Let’s not beat around the bush; there are thousands of Brazilians who will protest during the World Cup because of the amount of money spent by their government with little return to their people. But that will not keep them from hoping that Neymar scores a hat trick, or that Julio Cesar gets a shutout.
Winning is a great deodorant, we are told, and in this case the Brazilian government can only hope so. Because like it or not, failure to win the World Cup will make even more wonder at what cost was hosting this tournament?
This was not an opening patsy, either. Brazil’s group is manageable to be nice, but Croatia has several top-flight players, even without its top striker serving a suspension. Luka Modric was not going to be overawed by the competition.
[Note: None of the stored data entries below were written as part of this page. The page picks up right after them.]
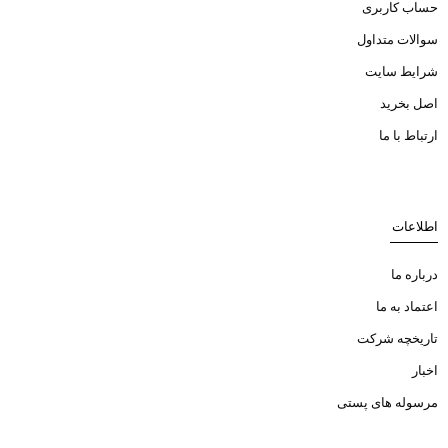
حساب کاربری
سوالات متداول
شرایط سایت
اصل بخرید
ارتباط با ما
اطلاعات
درباره ما
اعتماد به ما
تاریخچه شرکت
اخبار
مرسوله های پستی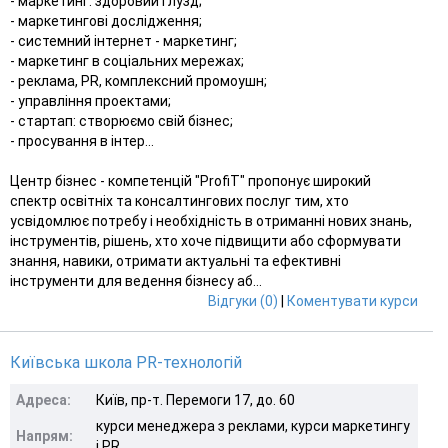
- маркетинг: здоровий глузд;
- маркетингові дослідження;
- системний інтернет - маркетинг;
- маркетинг в соціальних мережах;
- реклама, PR, комплексний промоушн;
- управління проектами;
- стартап: створюємо свій бізнес;
- просування в інтер...
Центр бізнес - компетенцій "ProfiT" пропонує широкий
спектр освітніх та консалтингових послуг тим, хто
усвідомлює потребу і необхідність в отриманні нових знань,
інструментів, рішень, хто хоче підвищити або сформувати
знання, навики, отримати актуальні та ефективні
інструменти для ведення бізнесу аб...
Відгуки (0)
|
Коментувати курси
Київська школа PR-технологій
Адреса:
Київ, пр-т. Перемоги 17, до. 60
курси менеджера з реклами, курси маркетингу
Напрям:
і PR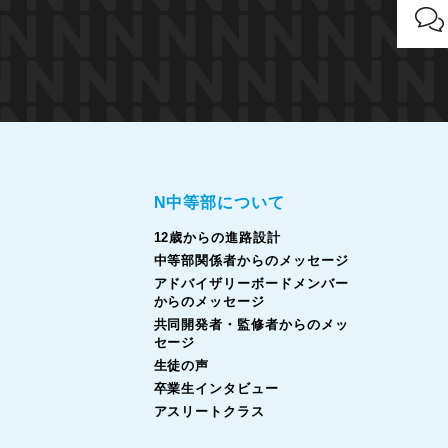
N中等部について
12歳からの進路設計
中等部関係者からのメッセージ
アドバイザリーボードメンバー
からのメッセージ
共同開発者・監修者からのメッ
セージ
生徒の声
卒業生インタビュー
アスリートクラス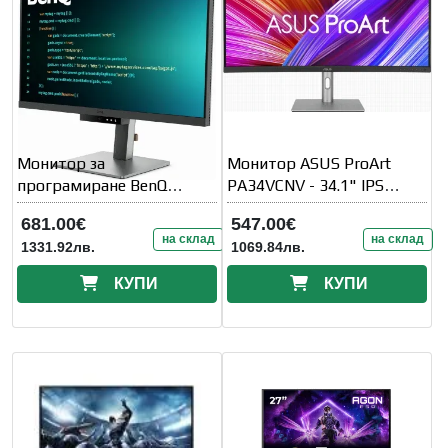
Монитор за
Монитор ASUS ProArt
програмиране BenQ
PA34VCNV - 34.1" IPS
RD320U
3800R Curved
681.00€
547.00€
на склад
на склад
1331.92лв.
1069.84лв.
КУПИ
КУПИ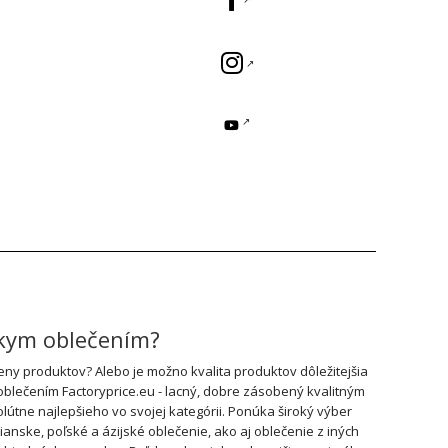
skym oblečením?
y produktov? Alebo je možno kvalita produktov dôležitejšia
oblečením Factoryprice.eu - lacný, dobre zásobený kvalitným
útne najlepšieho vo svojej kategórii. Ponúka široký výber
ske, poľské a ázijské oblečenie, ako aj oblečenie z iných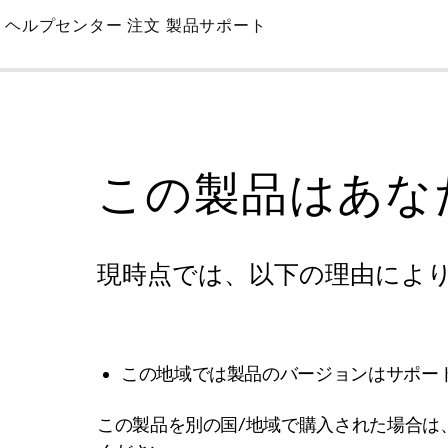
Skip
ヘルプセンター
注文
製品サポート
to
Main
この製品はあな
現時点では、以下の理由によ
この地域では製品のバージョンはサポー
この製品を別の国/地域で購入された場合は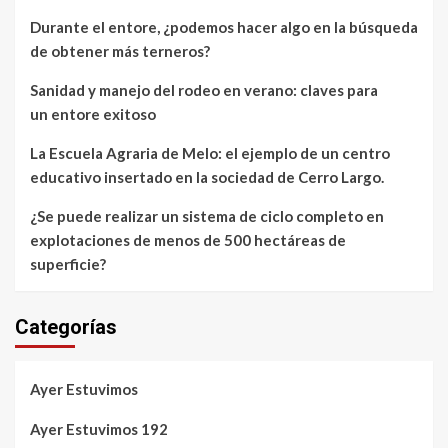
Durante el entore, ¿podemos hacer algo en la búsqueda
de obtener más terneros?
Sanidad y manejo del rodeo en verano: claves para
un entore exitoso
La Escuela Agraria de Melo: el ejemplo de un centro
educativo insertado en la sociedad de Cerro Largo.
¿Se puede realizar un sistema de ciclo completo en
explotaciones de menos de 500 hectáreas de
superficie?
Categorías
Ayer Estuvimos
Ayer Estuvimos 192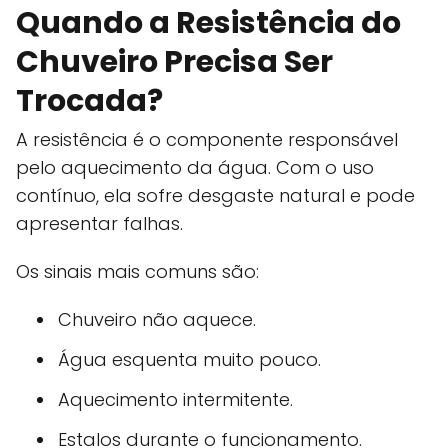
Quando a Resistência do
Chuveiro Precisa Ser
Trocada?
A resistência é o componente responsável
pelo aquecimento da água. Com o uso
contínuo, ela sofre desgaste natural e pode
apresentar falhas.
Os sinais mais comuns são:
Chuveiro não aquece.
Água esquenta muito pouco.
Aquecimento intermitente.
Estalos durante o funcionamento.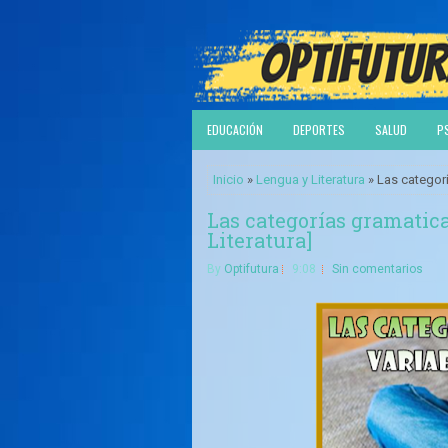
EDUCACIÓN
DEPORTES
SALUD
P
Inicio
»
Lengua y Literatura
» Las categorí
Las categorías gramatica
Literatura]
By
Optifutura
9:08
Sin comentarios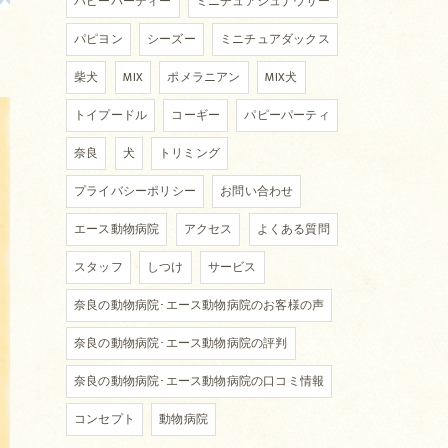
パピーパーティー
ミニチュアシュナウザー
パピヨン
シーズー
ミニチュアダックス
柴犬
MIX
ポメラニアン
MIX犬
トイプードル
コーギー
パピーパーティ
奈良
犬
トリミング
プライバシーポリシー
お問い合わせ
エース動物病院
アクセス
よくある質問
スタッフ
しつけ
サービス
奈良の動物病院･エース動物病院のお客様の声
奈良の動物病院･エース動物病院の評判
奈良の動物病院･エース動物病院の口コミ情報
コンセプト
動物病院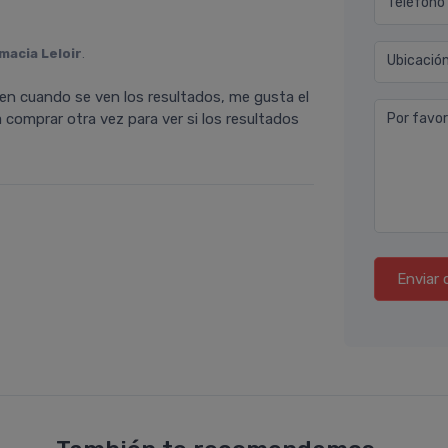
Teléfono
macia Leloir
.
Ubicació
ien cuando se ven los resultados, me gusta el
 comprar otra vez para ver si los resultados
Por favor
Enviar 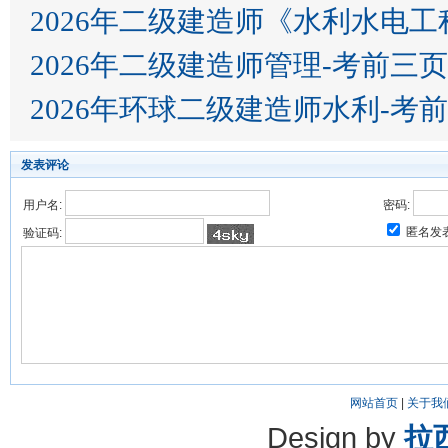
2026年二级建造师《水利水电
2026年二级建造师管理-考前三
2026年环球二级建造师水利-考
发表评论
用户名:
密码:
匿名发
验证码:
网站首页
|
关于我
Design by
拉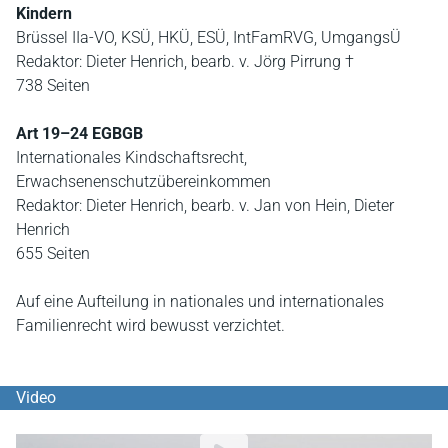
Kindern
Brüssel IIa-VO, KSÜ, HKÜ, ESÜ, IntFamRVG, UmgangsÜ
Redaktor: Dieter Henrich, bearb. v. Jörg Pirrung †
738 Seiten
Art 19–24 EGBGB
Internationales Kindschaftsrecht,
Erwachsenenschutzübereinkommen
Redaktor: Dieter Henrich, bearb. v. Jan von Hein, Dieter
Henrich
655 Seiten
Auf eine Aufteilung in nationales und internationales
Familienrecht wird bewusst verzichtet.
Video
YouTube Video abspielen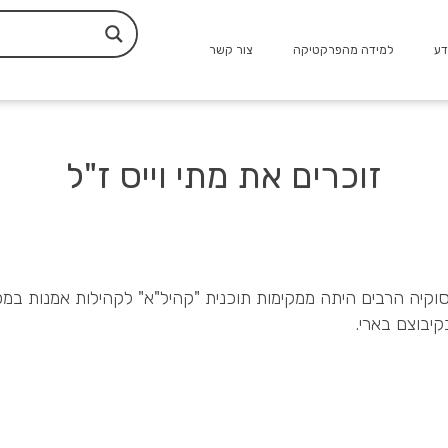
דע
למידה מהפרקטיקה
צור קשר
זוכרים את מתי וייס ז"ל
יסוקיה הרבים היתה ממקימות תוכנית "קהיל"א" לקהילות אמנות במ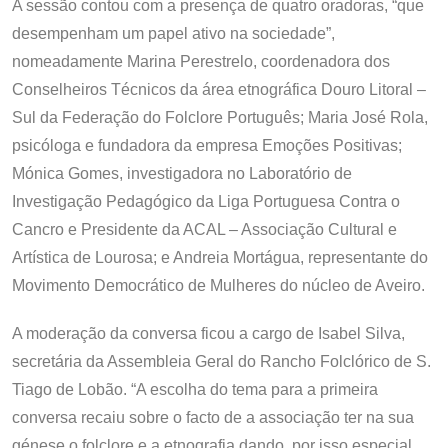
A sessão contou com a presença de quatro oradoras, “que
desempenham um papel ativo na sociedade”,
nomeadamente Marina Perestrelo, coordenadora dos
Conselheiros Técnicos da área etnográfica Douro Litoral –
Sul da Federação do Folclore Português; Maria José Rola,
psicóloga e fundadora da empresa Emoções Positivas;
Mónica Gomes, investigadora no Laboratório de
Investigação Pedagógico da Liga Portuguesa Contra o
Cancro e Presidente da ACAL – Associação Cultural e
Artística de Lourosa; e Andreia Mortágua, representante do
Movimento Democrático de Mulheres do núcleo de Aveiro.
A moderação da conversa ficou a cargo de Isabel Silva,
secretária da Assembleia Geral do Rancho Folclórico de S.
Tiago de Lobão. “A escolha do tema para a primeira
conversa recaiu sobre o facto de a associação ter na sua
génese o folclore e a etnografia dando, por isso especial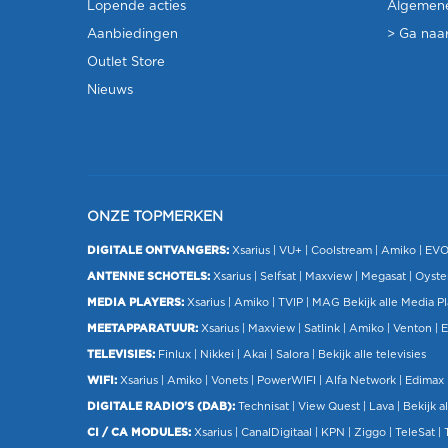
Lopende acties
Algemen
Aanbiedingen
> Ga naar
Outlet Store
Nieuws
ONZE TOPMERKEN
DIGITALE ONTVANGERS:
Xsarius
|
VU+
| Coolstream |
Amiko
|
EV
ANTENNE SCHOTELS:
Xsarius
|
Selfsat
|
Maxview
|
Megasat
| Oyste
MEDIA PLAYERS:
Xsarius
|
Amiko
|
TVIP
|
MAG
Bekijk alle Media P
MEETAPPARATUUR:
Xsarius
|
Maxview
|
Satlink
|
Amiko
|
Venton
|
E
TELEVISIES:
Finlux
| Nikkei |
Akai
|
Salora
|
Bekijk alle televisies
WIFI:
Xsarius
|
Amiko
|
Vonets
|
PowerWIFI
|
Alfa Network
|
Edimax
DIGITALE RADIO'S (DAB):
Technisat
|
View Quest
|
Lava
|
Bekijk al
CI / CA MODULES:
Xsarius
|
CanalDigitaal
|
KPN
|
Ziggo
|
TeleSat
|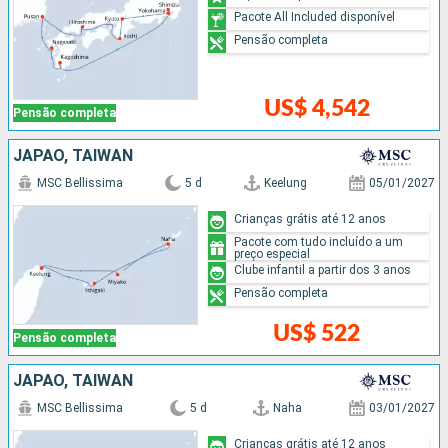
Pacote All Included disponível
Pensão completa
US$ 4,542
Pensão completa
JAPÃO, TAIWAN
MSC Bellissima
5 d
Keelung
05/01/2027
Crianças grátis até 12 anos
Pacote com tudo incluído a um
preço especial
Clube infantil a partir dos 3 anos
Pensão completa
US$ 522
Pensão completa
JAPÃO, TAIWAN
MSC Bellissima
5 d
Naha
03/01/2027
Crianças grátis até 12 anos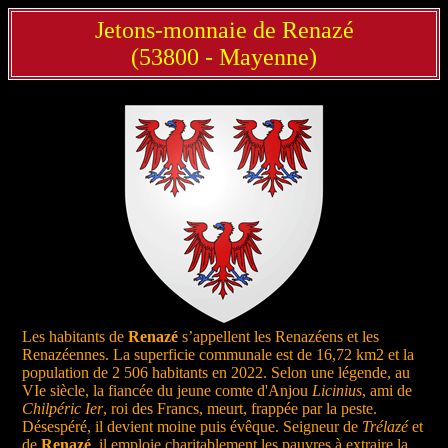
Jetons-monnaie de Renazé
(53800 - Mayenne)
Les habitants de
Renazé
s’appellent les Renazéens et les
Renazéennes. La superficie communale est de 16,72 km2 et la
population de 2 506 habitants en 2022. Selon une légende, au
VIe siècle, la fiancée du jeune comte d'Anjou
Licinius
, ami de
Chilpéric Ier
, roi des Francs, meurt, frappée par la peste.
Désespéré, il devient moine puis évêque. Seigneur de
Trélazé
et
de
Renazé
, il emploie charitablement les pauvres à extraire la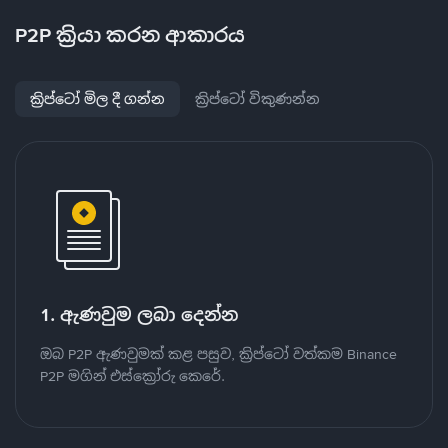
P2P ක්‍රියා කරන ආකාරය
ක්‍රිප්ටෝ මිල දී ගන්න
ක්‍රිප්ටෝ විකුණන්න
1. ඇණවුම ලබා දෙන්න
ඔබ P2P ඇණවුමක් කළ පසුව, ක්‍රිප්ටෝ වත්කම Binance
P2P මගින් එස්ක්‍රෝරු කෙරේ.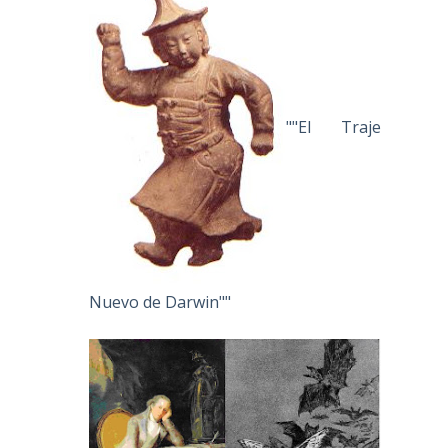
""El Traje
Nuevo de Darwin""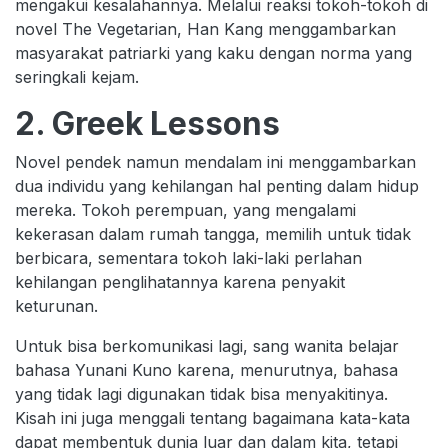
mengakui kesalahannya. Melalui reaksi tokoh-tokoh di
novel The Vegetarian, Han Kang menggambarkan
masyarakat patriarki yang kaku dengan norma yang
seringkali kejam.
2. Greek Lessons
Novel pendek namun mendalam ini menggambarkan
dua individu yang kehilangan hal penting dalam hidup
mereka. Tokoh perempuan, yang mengalami
kekerasan dalam rumah tangga, memilih untuk tidak
berbicara, sementara tokoh laki-laki perlahan
kehilangan penglihatannya karena penyakit
keturunan.
Untuk bisa berkomunikasi lagi, sang wanita belajar
bahasa Yunani Kuno karena, menurutnya, bahasa
yang tidak lagi digunakan tidak bisa menyakitinya.
Kisah ini juga menggali tentang bagaimana kata-kata
dapat membentuk dunia luar dan dalam kita, tetapi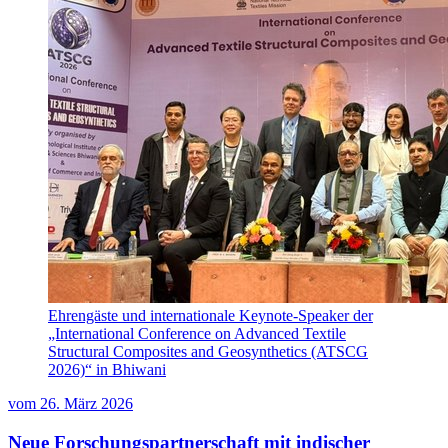
Ehrengäste und internationale Keynote-Speaker der
„International Conference on Advanced Textile
Structural Composites and Geosynthetics (ATSCG
2026)“ in Bhiwani
vom
26. März 2026
Neue Forschungspartnerschaft mit indischer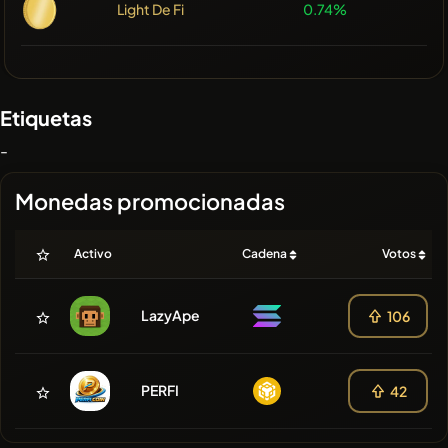
Light De Fi
0.74%
Etiquetas
-
Monedas promocionadas
Activo
Cadena
Votos
LazyApe
106
PERFI
42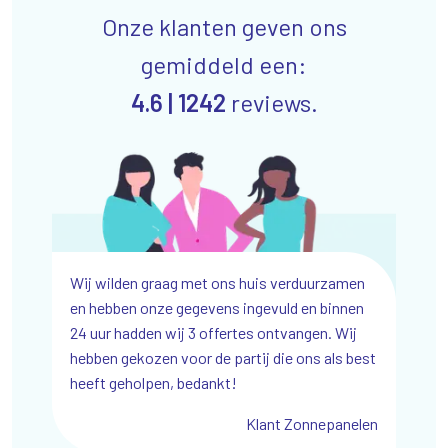
Onze klanten geven ons
gemiddeld een:
4.6 |
1242
reviews.
 voor de
Wij wilden graag met ons huis verduurzamen
Wij zijn e
in-win
en hebben onze gegevens ingevuld en binnen
Webdesign,
24 uur hadden wij 3 offertes ontvangen. Wij
enorm geg
hebben gekozen voor de partij die ons als best
iemachines
heeft geholpen, bedankt!
Klant Zonnepanelen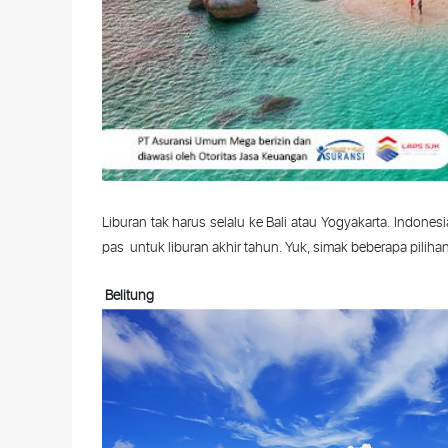
Liburan tak harus selalu ke Bali atau Yogyakarta. Indones
pas untuk liburan akhir tahun. Yuk, simak beberapa piliha
Belitung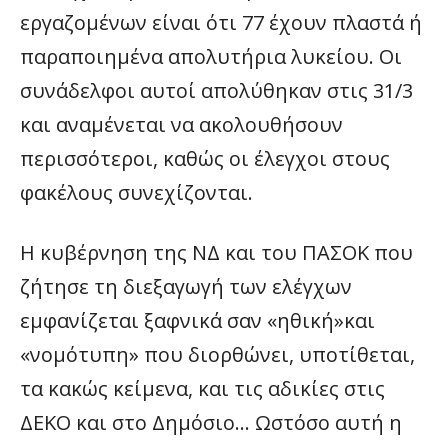
εργαζομένων είναι ότι 77 έχουν πλαστά ή
παραποιημένα απολυτήρια λυκείου. Οι
συνάδελφοι αυτοί απολύθηκαν στις 31/3
και αναμένεται να ακολουθήσουν
περισσότεροι, καθώς οι έλεγχοι στους
φακέλους συνεχίζονται.
Η κυβέρνηση της ΝΔ και του ΠΑΣΟΚ που
ζήτησε τη διεξαγωγή των ελέγχων
εμφανίζεται ξαφνικά σαν «ηθική»και
«νομότυπη» που διορθώνει, υποτίθεται,
τα κακώς κείμενα, και τις αδικίες στις
ΔΕΚΟ και στο Δημόσιο… Ωστόσο αυτή η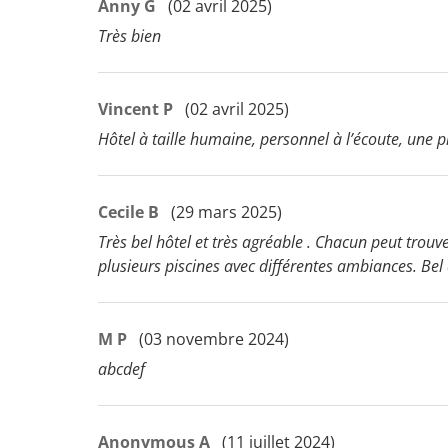
Anny G
(02 avril 2025)
Très bien
Vincent P
(02 avril 2025)
Hôtel à taille humaine, personnel à l’écoute, une 
Cecile B
(29 mars 2025)
Très bel hôtel et très agréable . Chacun peut trouv
plusieurs piscines avec différentes ambiances. Bel
M P
(03 novembre 2024)
abcdef
Anonymous A
(11 juillet 2024)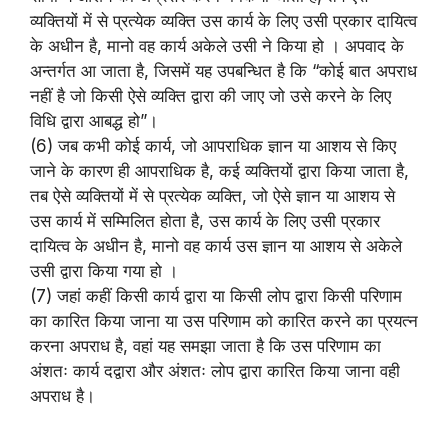
व्यक्तियों में से प्रत्येक व्यक्ति उस कार्य के लिए उसी प्रकार दायित्व
के अधीन है, मानो वह कार्य अकेले उसी ने किया हो । अपवाद के
अन्तर्गत आ जाता है, जिसमें यह उपबन्धित है कि “कोई बात अपराध
नहीं है जो किसी ऐसे व्यक्ति द्वारा की जाए जो उसे करने के लिए
विधि द्वारा आबद्ध हो”।
(6) जब कभी कोई कार्य, जो आपराधिक ज्ञान या आशय से किए
जाने के कारण ही आपराधिक है, कई व्यक्तियों द्वारा किया जाता है,
तब ऐसे व्यक्तियों में से प्रत्येक व्यक्ति, जो ऐसे ज्ञान या आशय से
उस कार्य में सम्मिलित होता है, उस कार्य के लिए उसी प्रकार
दायित्व के अधीन है, मानो वह कार्य उस ज्ञान या आशय से अकेले
उसी द्वारा किया गया हो ।
(7) जहां कहीं किसी कार्य द्वारा या किसी लोप द्वारा किसी परिणाम
का कारित किया जाना या उस परिणाम को कारित करने का प्रयत्न
करना अपराध है, वहां यह समझा जाता है कि उस परिणाम का
अंशतः कार्य दद्वारा और अंशतः लोप द्वारा कारित किया जाना वही
अपराध है।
And when Croatia took the lead, stunningly, it was not too early to call it a crucial moment for Brazil. This team won the 2011 Confederations Cup seemingly pushed forward by a crowd that in the stands gave them the energy to push forward; given how the positivity pushed the team forward, how destructive would unrest have an effect on the product on the field?
In the end Neymar equalized with a scruffy shot in the first half, and after an equally scruffy call, Neymar’s second came on a penalty in the 71st minute. Brazil showed spells in which it can be justifiably among the favorites, and Croatia showed why, in this writer’s opinion, they will advance out of the group ahead of Mexico and Cameroon.
Dani Alves and Marcelo were poor, and the game was played with a lot of width, which was somewhat surprising for a Brazilian team where its wings up top, Hulk and Neymar, frequently tuck inside. But Oscar was impressive, even before his goal in second half extra time, though the lack of impression made on the match by Luiz Gustavo and Paulinho is worrying going forward.
Spain lost its opening game in 2010 and lifted the Cup. Brazil wins its first game by two goals, one hotly disputed, in 2014. The cliché is not how you start but how you finish. Brazil’s finish will be one of the storylines of this next month, and celebrated inside the stadium even if some protest outside of it.